UCSD scientists add new twist to CRISPR-Cas9 as creator receives award

CRISPR-Cas9 has been a very divisive new form of genetic technology, to say the least.

CRISPR-Cas9 has been a very divisive new form of genetic technology, to say the least. While many are excited about the tool’s potential to eradicate genetic diseases, there are also many who feel that the gene editing involved in the tool could allow parents to have their own “designer babies.” But regardless whether you believe that CRISPR represents game-changing disease eradication or nothing more than immoral gene editing, the tool is getting lots of attention. And that includes attention from billionaire businessman Paul Allen, who granted funding to one of the technology’s co-creators, Jennifer Doudna, in order for her to do further research on how CRISPR can target RNA molecules.

On Wednesday, Allen gave University of California-Berkeley biochemist Doudna one of four individual awards worth $1.5 million, as part of a new initiative he had launched.

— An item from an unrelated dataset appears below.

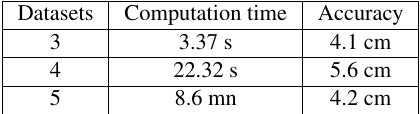
Table 4: ”cloud-to-cloud” method. Accuracy comparison be- tween photogrammetric and TLS model for the three datasets. Seven octree levels are used in this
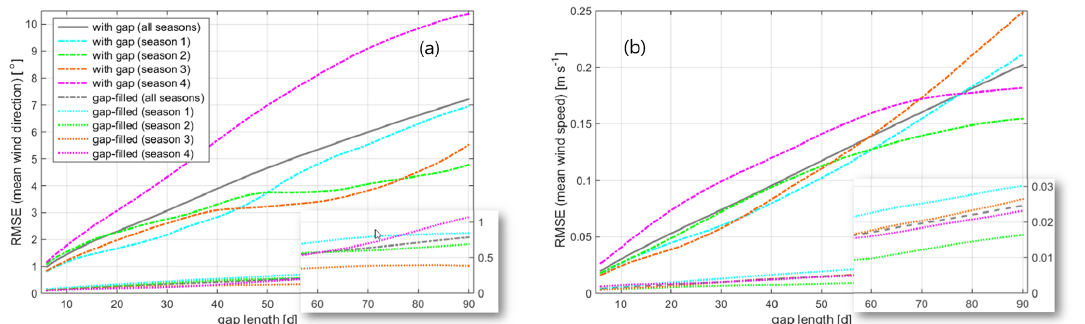
Figure 10. Dependency of impact of data gaps, quantified as RMSE, on the length of the data gaps and season (defined according to the gap start date) – as in Fig. 9 but here only for (a) mean wind direction and (b) mean wind speed. Results exemplarily for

The initiative is the Paul G. Allen Frontiers Group, which he says encourages “out of the box approaches at the frontiers of knowledge.”

However, what piqued Allen’s interest the most was the latest research carried out by University of California-San Diego scientists, who based their new study on Doudna’s own insights from the original CRISPR paper. Lead researcher Gene Yeo and his colleagues were able to edit CRISPR-Cas9 in such a way that it doesn’t affect DNA, but rather works on RNA molecules, which deliver genetic instructions to protein-creating ribosomes in a cell.

“For example, when we transplant neuronal cells into the spinal cord to repair injury, we don’t know where the cells go,” said Yeo in a recent phone interview. “If we could identify a cell by its RNA content, we should be able to track where it goes.”

According to Yeo, tracking RNA of cancer cells might help researchers discover more effective ways of modifying these cells, or even as much as intercepting them. Still, he made sure to set expectations reasonable for the meantime, as the research is still in the preliminary stage. Yeo said that he had only carried out a limited test to check for three things – to see if CRISPR-Cas9 could be launched into live cells without damaging the RNA, to fuse Cas9 to RNA properly without cutting DNA in the process, and to attack a fluorescent protein that could track the RNA.